Sementara itu, SEVP Transaction and Retail Funding BRI Trilaksito Singgih menilai dinamika pasar dan kondisi likuiditas akan tetap memengaruhi langkah industri perbankan dalam menentukan kebijakan pendanaannya.

Ia mengatakan BRI terus berupaya menjaga efisiensi biaya kredit agar dapat menawarkan bunga pinjaman yang kompetitif kepada masyarakat, terutama bagi pelaku usaha mikro, kecil, dan menengah (UMKM).

“Apakah sudah mulai ada permintaan special rate? Iya. Tetapi most of all yang lebih penting yang harus dipahami oleh masyarakat adalah kita itu inginnya punya cost of credit yang efisien sehingga bisa memberi lending rate yang bagus ke masyarakat,” kata Singgih.

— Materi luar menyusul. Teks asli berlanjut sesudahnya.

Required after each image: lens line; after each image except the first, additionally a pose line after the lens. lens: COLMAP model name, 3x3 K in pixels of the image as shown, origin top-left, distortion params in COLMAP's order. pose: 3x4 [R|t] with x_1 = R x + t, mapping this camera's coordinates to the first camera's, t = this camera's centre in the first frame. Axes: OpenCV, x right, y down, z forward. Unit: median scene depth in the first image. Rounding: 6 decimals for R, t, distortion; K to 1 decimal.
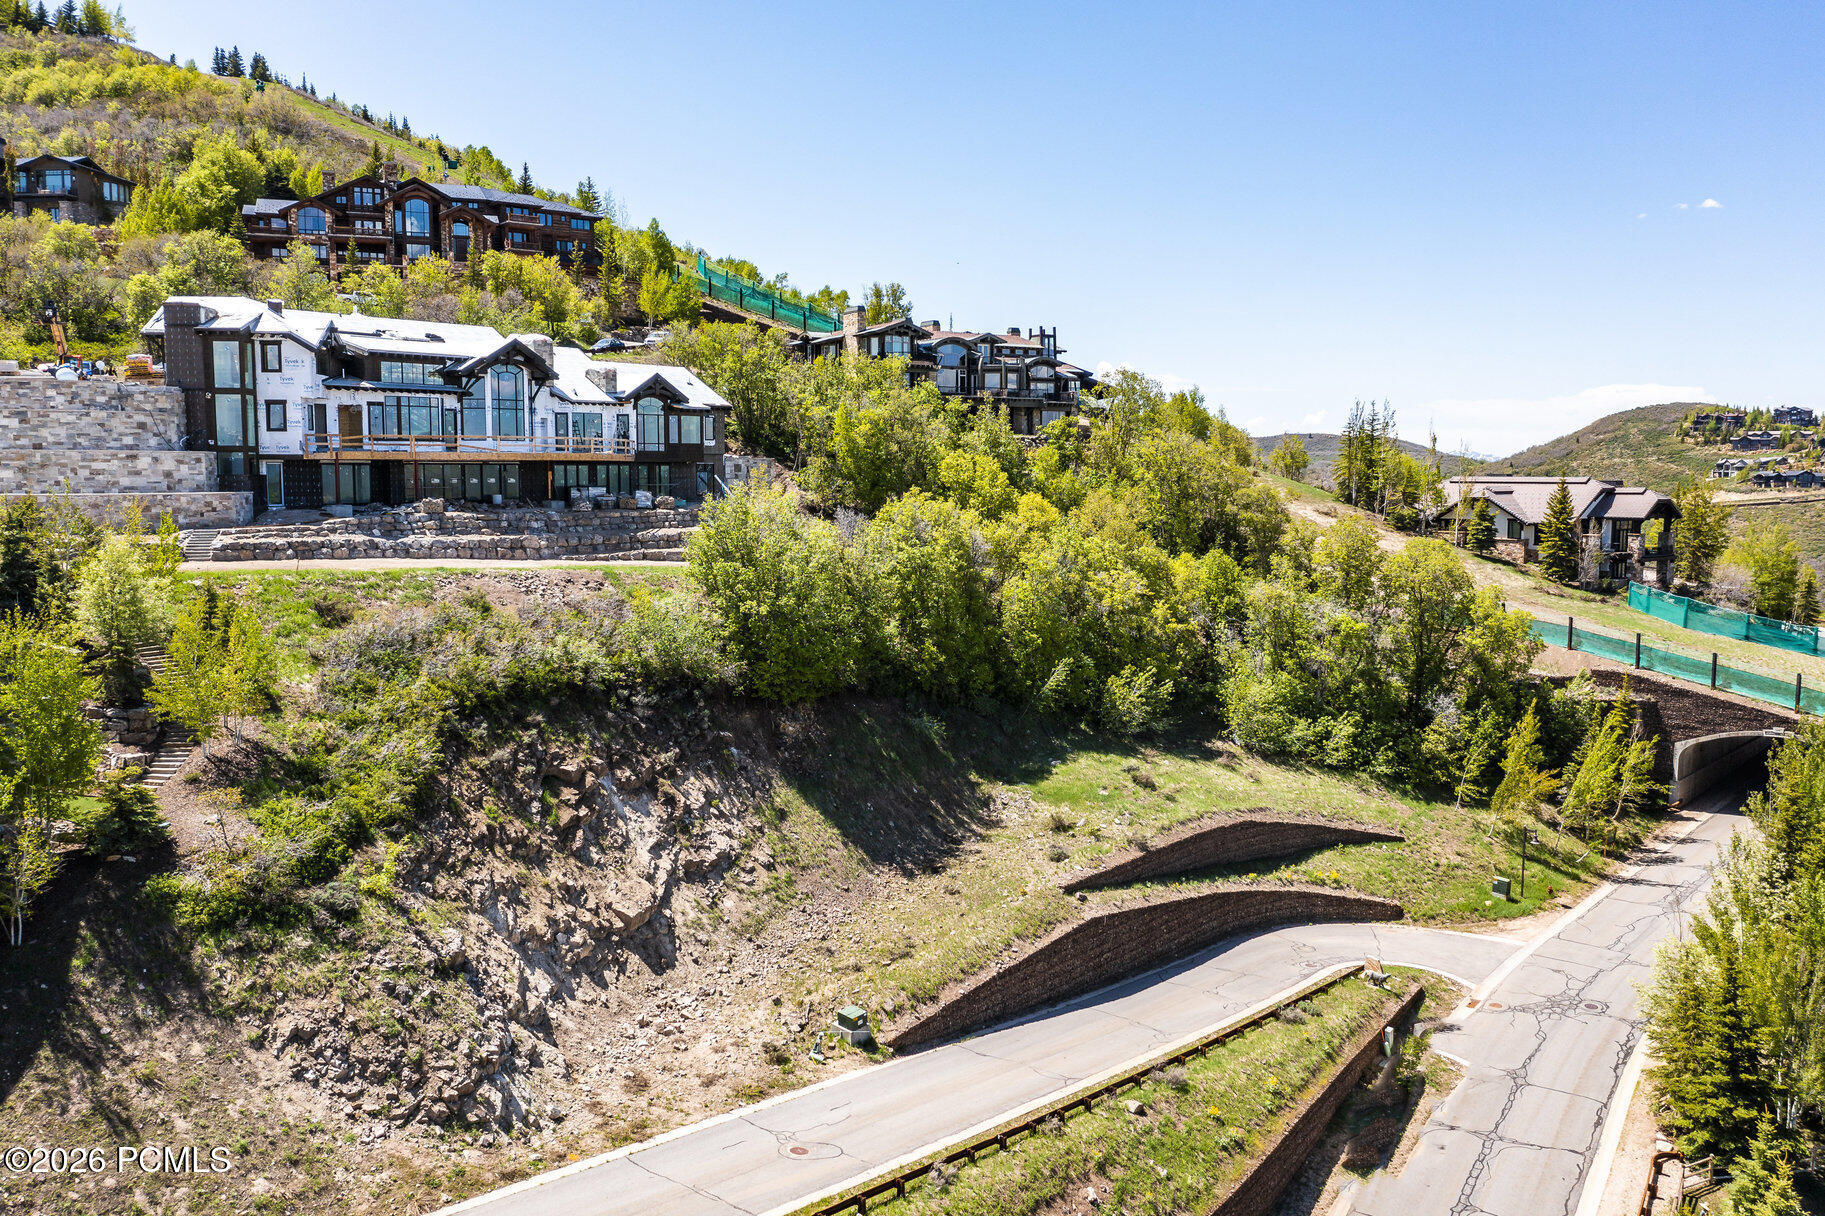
lens RADIAL K [[1445.6, 0, 915.7], [0, 1445.6, 604.9], [0, 0, 1]] dist [-0.010356, 0.007413]
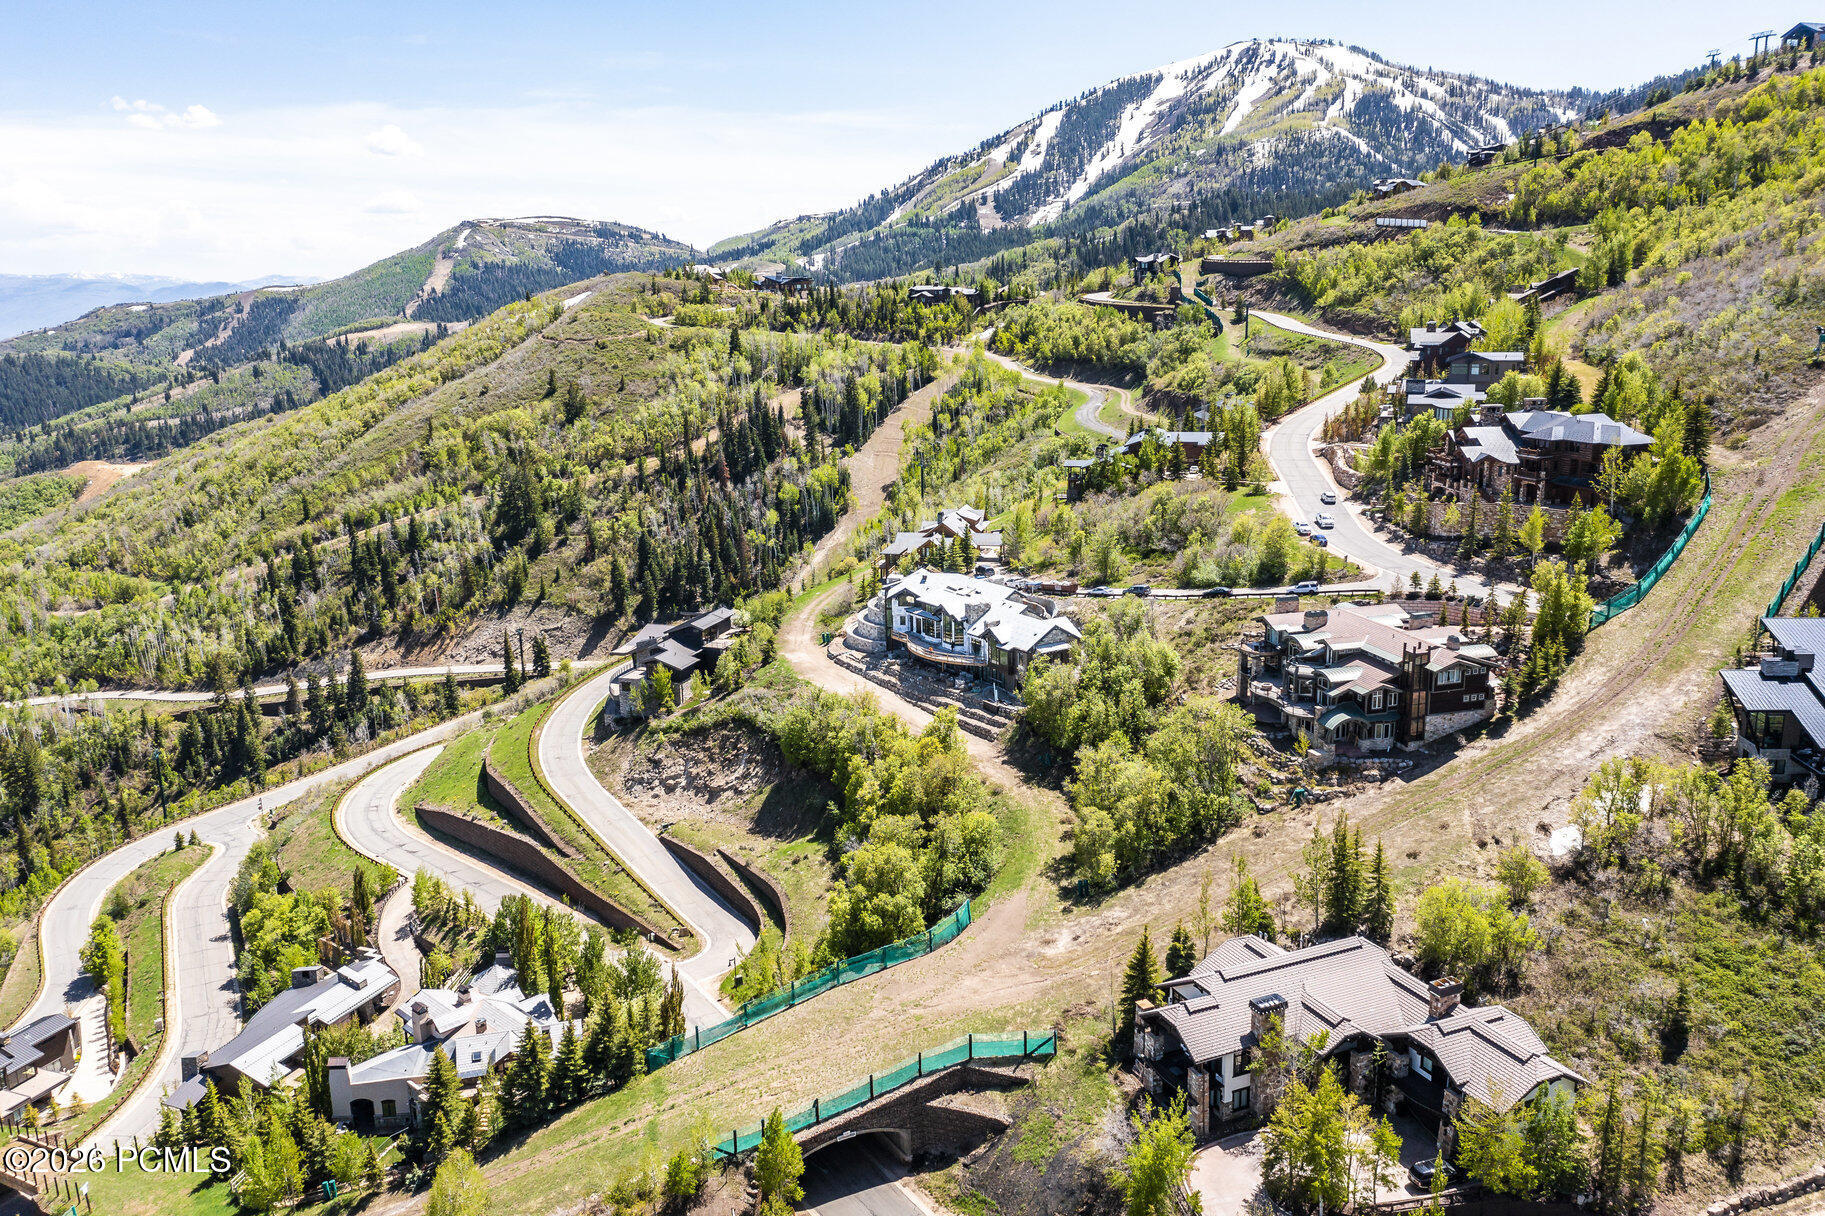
lens RADIAL K [[1445.6, 0, 912.3], [0, 1445.6, 606.1], [0, 0, 1]] dist [-0.010356, 0.007413]
pose [[-0.278574, 0.218785, -0.935163, 2.770848], [-0.072340, 0.966162, 0.247586, -1.082476], [0.957687, 0.136621, -0.253321, 2.199923]]
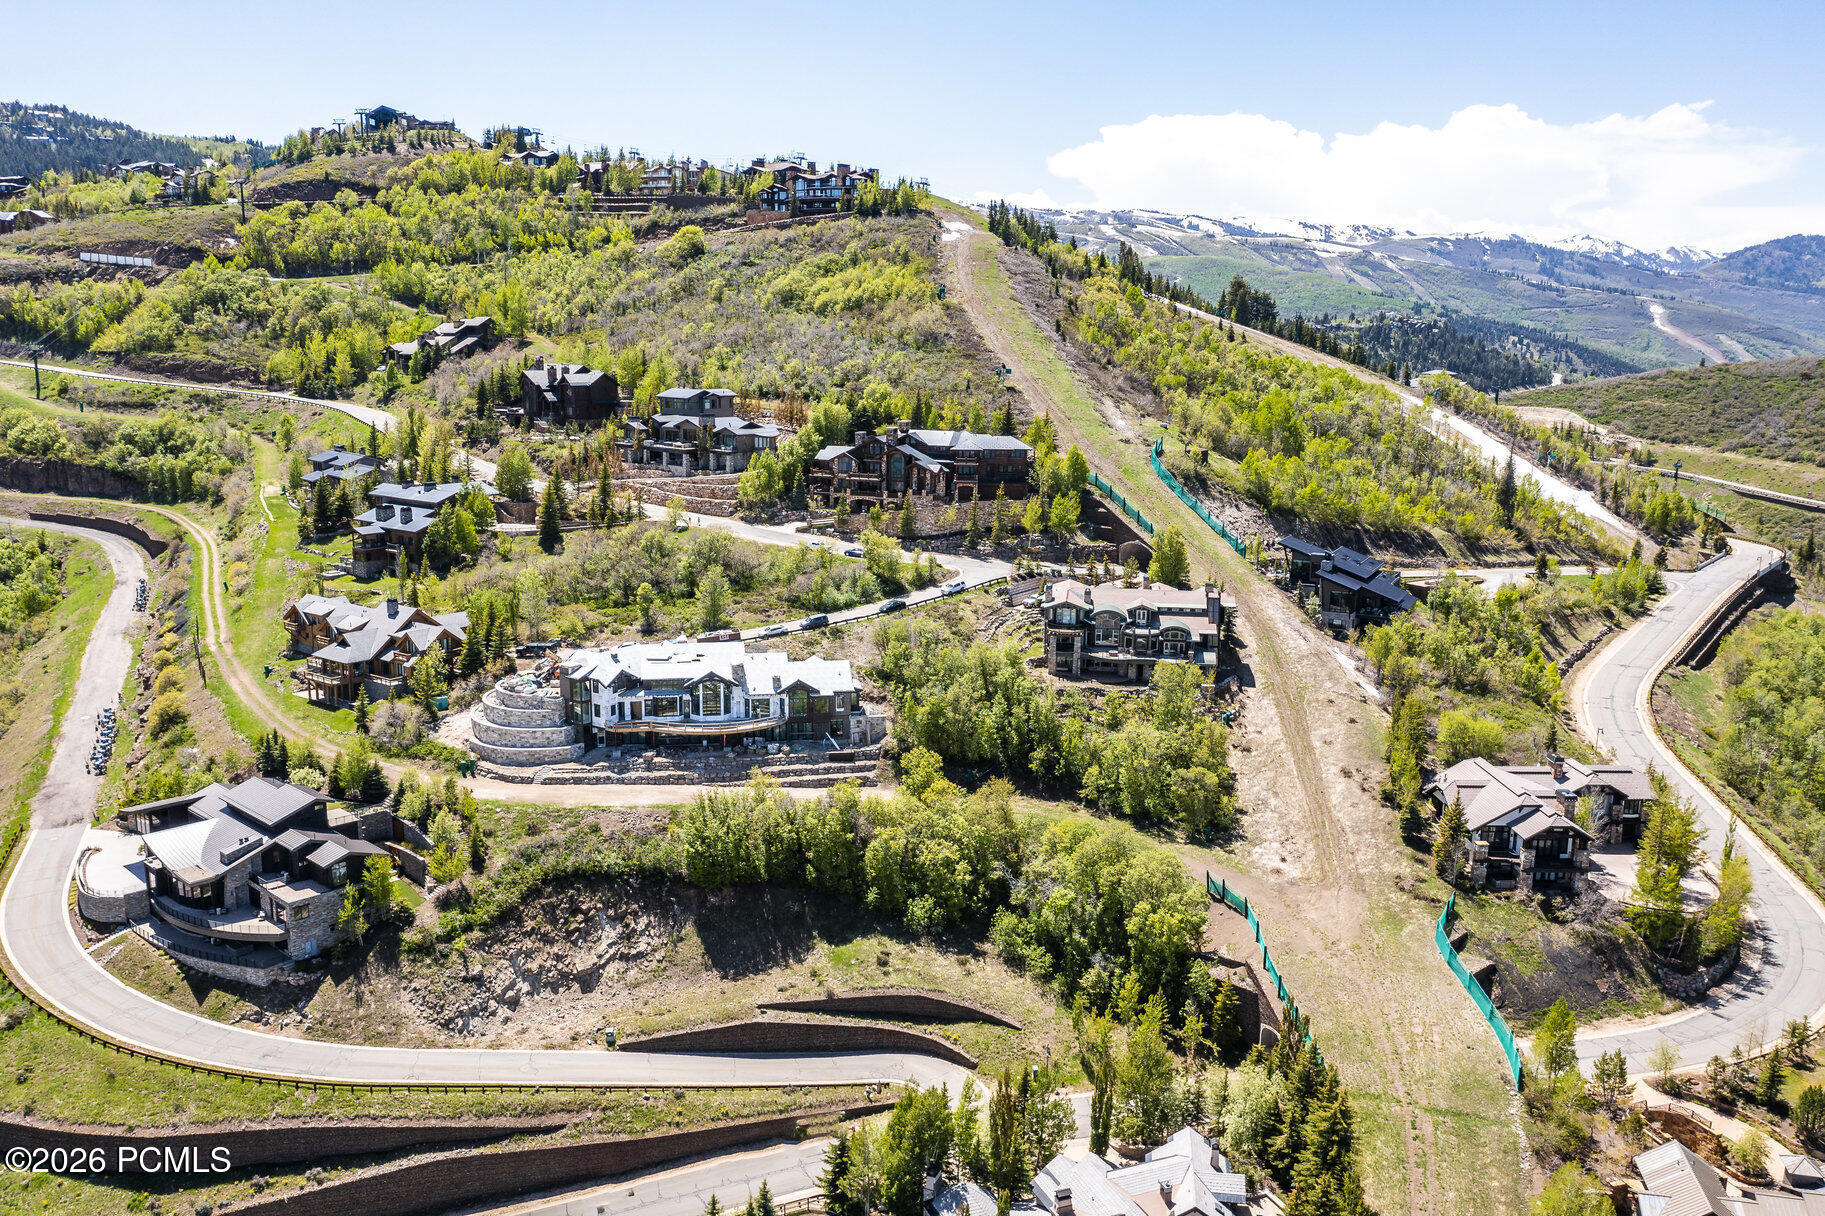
lens RADIAL K [[1445.6, 0, 916.6], [0, 1445.6, 608.1], [0, 0, 1]] dist [-0.010356, 0.007413]
pose [[0.773010, 0.129612, -0.621013, 1.770310], [-0.072413, 0.990536, 0.116598, -0.767942], [0.630248, -0.045161, 0.775079, -0.625097]]
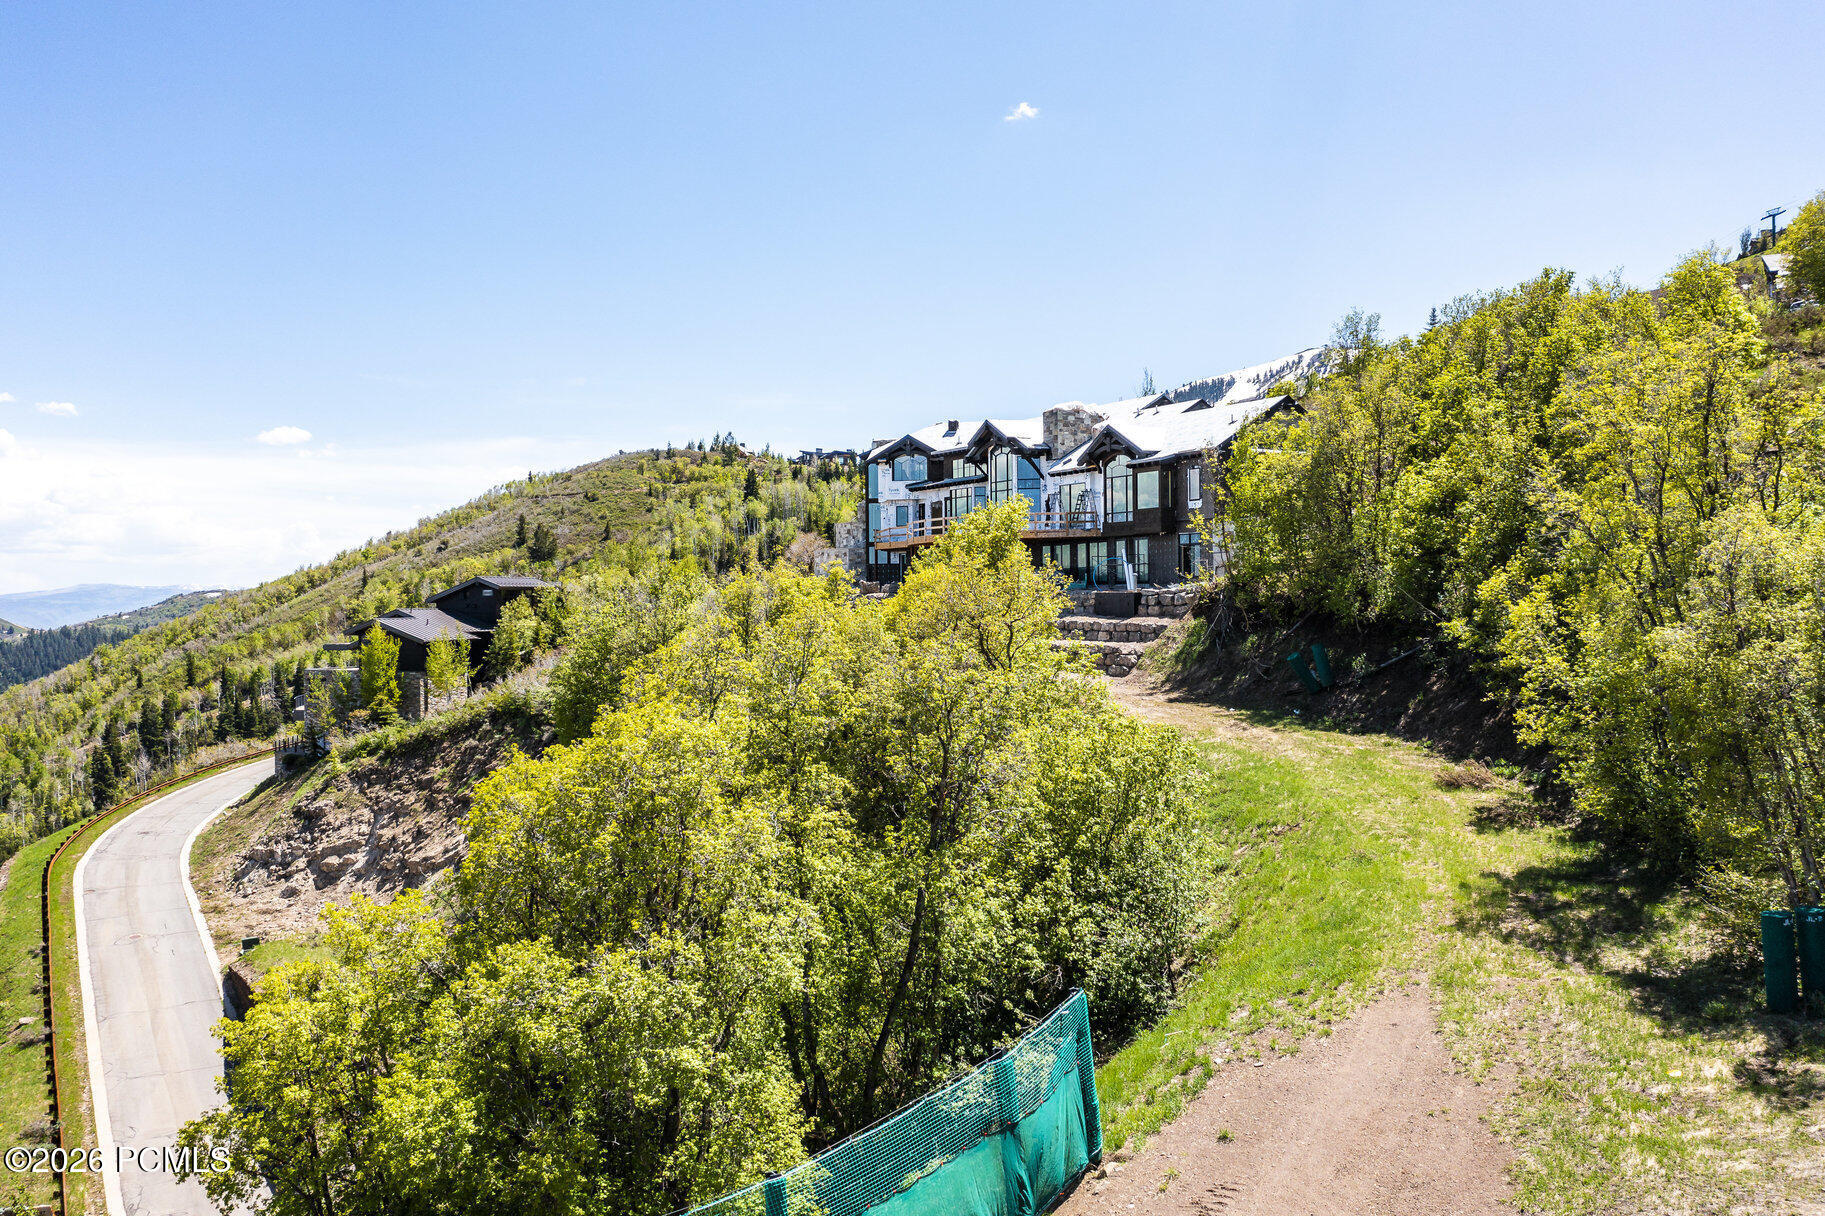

Menurutnya, BRI juga telah menyiapkan berbagai skenario untuk mengantisipasi perubahan kondisi likuiditas di masa mendatang. Likuiditas, kata dia, merupakan salah satu faktor paling penting dalam industri perbankan sehingga setiap perubahan pasar akan terus dipantau dan direspons sesuai kebutuhan.

Dalam sebulan terakhir, Bank Indonesia tercatat telah menaikkan BI-Rate secara bertahap hingga total 100 basis poin.

Pada Rapat Dewan Gubernur (RDG) 19-20 Mei 2026, BI lebih dulu menaikkan BI-Rate sebesar 50 basis poin. Kebijakan itu menjadi kenaikan pertama setelah suku bunga acuan dipertahankan di level 4,75 persen sejak September 2025.

Namun pelemahan nilai tukar rupiah yang sempat menyentuh kisaran Rp18.000 per dolar Amerika Serikat membuat bank sentral kembali menaikkan BI-Rate sebesar 25 basis poin melalui RDG Mingguan pada 9 Juni 2026 di luar jadwal reguler.

Terakhir, dalam RDG Bulanan yang digelar pada 18 Juni 2026, Bank Indonesia kembali menaikkan BI-Rate sebesar 25 basis poin. Dengan demikian, suku bunga acuan kini berada di level 5,75 persen atau naik kumulatif 100 basis poin dalam satu bulan terakhir.

Berdasarkan data Bank Indonesia, suku bunga kredit pada Mei 2026 tercatat sebesar 8,72 persen, sedangkan suku bunga deposito tenor satu bulan berada di level 4,26 persen.